WHAT THIS TASK INVOLVES:
Please return the lines below verbatim, beginning at the one that has "X21456Y5874D02*X17322Y5874D01*" and stopping after the one that has "Y8661D02*X23440Y7956D01*", and add no other lines.

DATA LISTING:
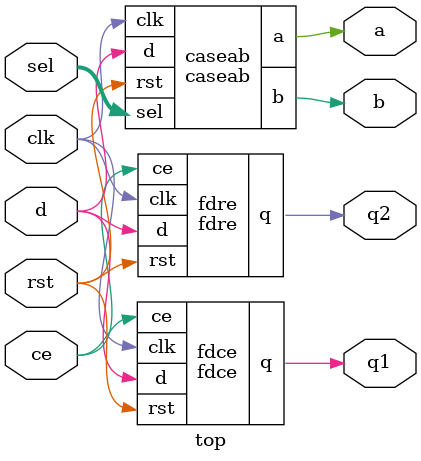
<source format=v>
module fdce
(
    input      clk,
    input      rst,
    input      ce,
    input      d,
    output reg q
);

    always @ (posedge clk or posedge rst)
        if (rst)
            q <= 0;
        else if (ce)
            q <= d;

endmodule

module fdre
(
    input      clk,
    input      rst,
    input      ce,
    input      d,
    output reg q
);

    always @ (posedge clk)
        if (rst)
            q <= 0;
        else if (ce)
            q <= d;

endmodule

module caseab
(
    input            clk,
    input            rst,
    input            d,
	 input  [2:0]     sel,
	 output       reg a,
	 output       reg b
);

    always @ (posedge clk)
        if (rst)
		  begin
            a <= 0;
            b <= 0;
		  end
		  else
		  begin
		     // 
           case (sel)
	        1: a <= b;
			  2: b <= 0;
			  3: b <= 1;
			  4: a <= 0;
			  5: a <= b;
			  default: ;
			  endcase
		  end
			  
endmodule

module top
(
    input  clk,
    input  rst,
    input  ce,
    input  d,
    output q1,
	 output q2,
	 
	 input  [2:0] sel,
	 output       a,
	 output       b
);

    fdce fdce (clk, rst, ce, d, q1);
	 
    fdre fdre (clk, rst, ce, d, q2);

    caseab caseab (clk, rst, d, sel, a, b);

endmodule



/*


module top_3
(
    input  clk,

    input  btn_0,
    input  btn_1,

    output led_0,
    output led_1,
    output led_2,
    output led_3
);

    wire reset = btn_0;

    reg [3:0] r;

    always @ (posedge clk or posedge reset)
        if (reset)
            r <= 0;
        else
            r <= r + 1;
	 
    assign led_0 = r [0];
    assign led_1 = r [1];
    assign led_2 = r [2];
    assign led_3 = r [3];

endmodule















module top_2
(
    input  clk,

    input  btn_0,
    input  btn_1,

    output led_0,
    output led_1,
    output led_2,
    output led_3
);

    wire reset = btn_0;

    reg [3:0] r;

    always @ (posedge clk)
        if (reset)
            r <= 4'b0001;
        else
            r <= { r [0], r [3:1] };
	 
    assign led_0 = r [0];
    assign led_1 = r [1];
    assign led_2 = r [2];
    assign led_3 = r [3];

endmodule















module top_1
(
    input      clk,

    input      btn_0,
    input      btn_1,

    output     led_0,
    output     led_1,
    output reg led_2,
    output reg led_3
);

    assign led_0 = clk;

    reg reg_1;

    always @ (posedge clk)
        reg_1 <= btn_0;

    assign led_1 = reg_1;

    always @ (posedge clk)
        led_2 <= btn_0;

    always @ (posedge clk)
        if (btn_1)
            led_3 <= btn_0;

endmodule

*/

</source>
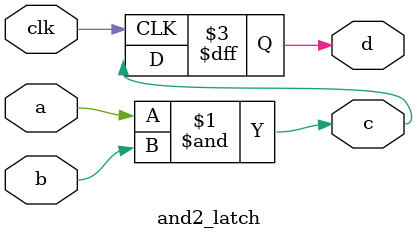
<source format=v>


`timescale 1ns / 1ps

module and2_latch(
  a,
  b,
  clk,
  c,
  d);

input wire clk;

input wire a;
input wire b;
output wire c;
output reg d;

assign c = a & b;

always @(posedge clk) begin
  d <= c;
end

endmodule

</source>
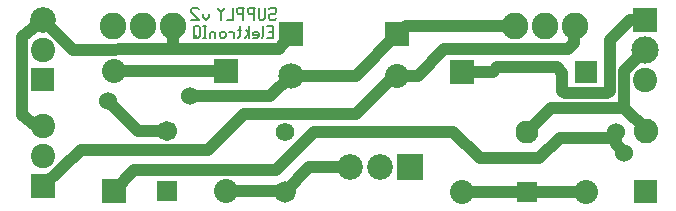
<source format=gbr>
G04 start of page 2 for group 0 idx 0 *
G04 Title: supply.pcb, bottom *
G04 Creator: pcb 1.99x *
G04 CreationDate: Fri 09 Jan 2009 05:21:37 PM GMT UTC *
G04 For: kmk *
G04 Format: Gerber/RS-274X *
G04 PCB-Dimensions: 275591 137795 *
G04 PCB-Coordinate-Origin: lower left *
%MOIN*%
%FSLAX24Y24*%
%LNBACK*%
%ADD11C,0.0400*%
%ADD12C,0.0060*%
%ADD13C,0.0887*%
%ADD14C,0.0800*%
%ADD15C,0.0200*%
%ADD16C,0.0670*%
%ADD17C,0.0620*%
%ADD18C,0.0720*%
%ADD19C,0.0850*%
%ADD20C,0.0810*%
%ADD21C,0.0860*%
%ADD22C,0.0770*%
%ADD23C,0.0910*%
%ADD24C,0.0820*%
%ADD25C,0.0600*%
%ADD26C,0.0450*%
%ADD27C,0.0300*%
%ADD28C,0.0460*%
%ADD29C,0.0350*%
G54D11*X10925Y9055D02*X8265Y9056D01*
X11614Y9744D02*X10925Y9055D01*
X13779Y9744D02*X15157Y11122D01*
X15452Y11417D02*X19078D01*
X15157Y11122D02*X15452Y11417D01*
X5708Y5905D02*X6397Y6594D01*
X11121Y6594D01*
X4626Y7283D02*X8858D01*
X9448Y9905D02*X5708D01*
X7677Y10629D02*X11220D01*
X7283D02*X7677D01*
X7692Y11417D01*
X11220Y10629D02*X11614Y11122D01*
X10039Y8464D02*X13779D01*
X11417Y5873D02*X12236Y6692D01*
X13582D01*
X9448Y5905D02*X11417D01*
X11121Y6594D02*X12401Y7874D01*
X8858Y7283D02*X10039Y8464D01*
X11614Y9744D02*X11614Y9744D01*
X13779D01*
X2657Y11023D02*Y8448D01*
X3346Y11614D02*X2657Y11023D01*
Y8448D02*X3133Y8070D01*
X5511Y8905D02*X6511Y7905D01*
X3346Y6070D02*X4626Y7283D01*
X3133Y8070D02*X3346D01*
X4346Y10614D02*X7283Y10629D01*
X3346Y11614D02*X4346Y10614D01*
X6511Y7905D02*X7480D01*
X22736Y9055D02*Y8661D01*
X20275D01*
X12401Y7874D02*X17027D01*
X17913Y6988D02*X17027Y7874D01*
X19882Y6988D02*X17913D01*
X13779Y8464D02*X15059Y9744D01*
X22244Y9251D02*X22145Y9153D01*
X22440Y7874D02*X22244Y7677D01*
X20570D01*
X19882Y6988D01*
X22736Y7185D02*X22440Y7480D01*
Y7874D01*
X22145Y9153D02*X20767D01*
X20669Y9251D01*
X15846Y9744D02*X15059D01*
X16732Y10629D02*X15846Y9744D01*
X20275Y8661D02*X19488Y7874D01*
X21456Y5874D02*X17322Y5874D01*
X21078Y11417D02*X21063Y11401D01*
Y10826D01*
X20866Y10629D01*
X23425Y11598D02*X22917D01*
X22244Y10925D01*
X23425Y10598D02*X22736Y9909D01*
X22244Y10925D02*Y9251D01*
X22736Y9909D02*Y9055D01*
Y8661D02*X23440Y7956D01*
Y7889D01*
X20669Y9251D02*Y9842D01*
X20866Y10629D02*X16732D01*
X20669Y9842D02*X20472Y10039D01*
X18503D01*
X18338Y9874D01*
X17322D01*
G54D12*X10921Y12006D02*X10871Y11956D01*
X10921Y12006D02*X11071D01*
X11121Y11956D02*X11071Y12006D01*
X11121Y11856D02*Y11956D01*
Y11856D02*X11071Y11806D01*
X10921D02*X11071D01*
X10921D02*X10871Y11756D01*
Y11656D02*Y11756D01*
X10921Y11606D02*X10871Y11656D01*
X10921Y11606D02*X11071D01*
X11121Y11656D02*X11071Y11606D01*
X10751Y11656D02*Y12006D01*
Y11656D02*X10701Y11606D01*
X10601D02*X10701D01*
X10601D02*X10551Y11656D01*
Y12006D01*
X10381Y11606D02*Y12006D01*
X10231D02*X10431D01*
X10231D02*X10181Y11956D01*
Y11856D02*Y11956D01*
X10231Y11806D02*X10181Y11856D01*
X10231Y11806D02*X10381D01*
X10011Y11606D02*Y12006D01*
X9861D02*X10061D01*
X9861D02*X9811Y11956D01*
Y11856D02*Y11956D01*
X9861Y11806D02*X9811Y11856D01*
X9861Y11806D02*X10011D01*
X9691Y11606D02*Y12006D01*
X9491Y11606D02*X9691D01*
X9371Y11956D02*Y12006D01*
Y11956D02*X9271Y11856D01*
X9171Y11956D01*
Y12006D01*
X9271Y11606D02*Y11856D01*
X8871Y11706D02*Y11806D01*
Y11706D02*X8771Y11606D01*
X8671Y11706D01*
Y11806D01*
X8551Y11956D02*X8501Y12006D01*
X8351D02*X8501D01*
X8351D02*X8301Y11956D01*
Y11856D02*Y11956D01*
X8551Y11606D02*X8301Y11856D01*
Y11606D02*X8551D01*
X10873Y11215D02*X11023D01*
X10823Y11015D02*X11023D01*
Y11415D01*
X10823D02*X11023D01*
X10703Y11065D02*Y11415D01*
Y11065D02*X10653Y11015D01*
X10353D02*X10503D01*
X10553Y11065D02*X10503Y11015D01*
X10553Y11065D02*Y11165D01*
X10503Y11215D01*
X10403D02*X10503D01*
X10403D02*X10353Y11165D01*
Y11115D02*X10553D01*
X10353D02*Y11165D01*
X10233Y11015D02*Y11415D01*
Y11165D02*X10083Y11015D01*
X10233Y11165D02*X10133Y11265D01*
X9913Y11065D02*Y11415D01*
Y11065D02*X9863Y11015D01*
Y11265D02*X9963D01*
X9713Y11015D02*Y11165D01*
X9663Y11215D01*
X9563D02*X9663D01*
X9763D02*X9713Y11165D01*
X9442Y11065D02*Y11165D01*
X9392Y11215D01*
X9292D02*X9392D01*
X9292D02*X9242Y11165D01*
Y11065D02*Y11165D01*
X9292Y11015D02*X9242Y11065D01*
X9292Y11015D02*X9392D01*
X9442Y11065D02*X9392Y11015D01*
X9072D02*Y11165D01*
X9022Y11215D01*
X8972D02*X9022D01*
X8972D02*X8922Y11165D01*
Y11015D02*Y11165D01*
X9122Y11215D02*X9072Y11165D01*
X8702Y11415D02*X8802D01*
X8752Y11015D02*Y11415D01*
X8702Y11015D02*X8802D01*
X8582Y11065D02*Y11365D01*
X8532Y11415D01*
X8432D02*X8532D01*
X8432D02*X8382Y11365D01*
Y11065D02*Y11365D01*
X8432Y11015D02*X8382Y11065D01*
X8432Y11015D02*X8532D01*
X8582Y11065D02*X8532Y11015D01*
X8482Y11115D02*X8382Y11015D01*
G54D13*X5692Y11417D03*
X6692D03*
X7692D03*
G54D14*X5708Y9905D03*
X9448Y5905D03*
G54D15*G36*
X7145Y6240D02*Y5570D01*
X7815D01*
Y6240D01*
X7145D01*
G37*
G54D16*X7480Y7905D03*
G54D15*G36*
X5308Y6305D02*Y5505D01*
X6108D01*
Y6305D01*
X5308D01*
G37*
G54D17*X11417Y7873D03*
G54D18*Y5873D03*
G54D15*G36*
X9048Y10305D02*Y9505D01*
X9848D01*
Y10305D01*
X9048D01*
G37*
G54D19*X11614Y9744D03*
G54D15*G36*
X11214Y11522D02*Y10722D01*
X12014D01*
Y11522D01*
X11214D01*
G37*
G36*
X2966Y9994D02*Y9234D01*
X3726D01*
Y9994D01*
X2966D01*
G37*
G36*
X2941Y6475D02*Y5665D01*
X3751D01*
Y6475D01*
X2941D01*
G37*
G54D20*X3346Y7070D03*
Y8070D03*
Y10614D03*
G54D21*Y11614D03*
G54D15*G36*
X15152Y7122D02*Y6262D01*
X16012D01*
Y7122D01*
X15152D01*
G37*
G54D21*X14582Y6692D03*
X13582D03*
G54D14*X15157Y9744D03*
G54D15*G36*
X14757Y11522D02*Y10722D01*
X15557D01*
Y11522D01*
X14757D01*
G37*
G54D13*X19078Y11417D03*
G54D22*X19488Y7874D03*
G54D13*X20078Y11417D03*
X21078D03*
G54D15*G36*
X23020Y12003D02*Y11193D01*
X23830D01*
Y12003D01*
X23020D01*
G37*
G54D23*X23425Y10598D03*
G54D20*Y9598D03*
G54D15*G36*
X21081Y10249D02*Y9499D01*
X21831D01*
Y10249D01*
X21081D01*
G37*
G54D24*X23440Y7889D03*
G54D15*G36*
X16922Y10274D02*Y9474D01*
X17722D01*
Y10274D01*
X16922D01*
G37*
G54D14*X17322Y5874D03*
X21456Y5874D03*
G54D15*G36*
X23055Y6274D02*Y5504D01*
X23825D01*
Y6274D01*
X23055D01*
G37*
G36*
X19153Y6209D02*Y5539D01*
X19823D01*
Y6209D01*
X19153D01*
G37*
G54D25*X5511Y8905D03*
X8265Y9056D03*
X22440Y7874D03*
X22736Y7185D03*
G54D26*G54D11*G54D27*G54D11*G54D27*G54D11*G54D28*G54D11*G54D26*G54D27*G54D26*G54D28*G54D11*G54D27*G54D11*G54D27*G54D29*M02*

</source>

RESPONSE:
X21456Y5874D02*X17322Y5874D01*
X21078Y11417D02*X21063Y11401D01*
Y10826D01*
X20866Y10629D01*
X23425Y11598D02*X22917D01*
X22244Y10925D01*
X23425Y10598D02*X22736Y9909D01*
X22244Y10925D02*Y9251D01*
X22736Y9909D02*Y9055D01*
Y8661D02*X23440Y7956D01*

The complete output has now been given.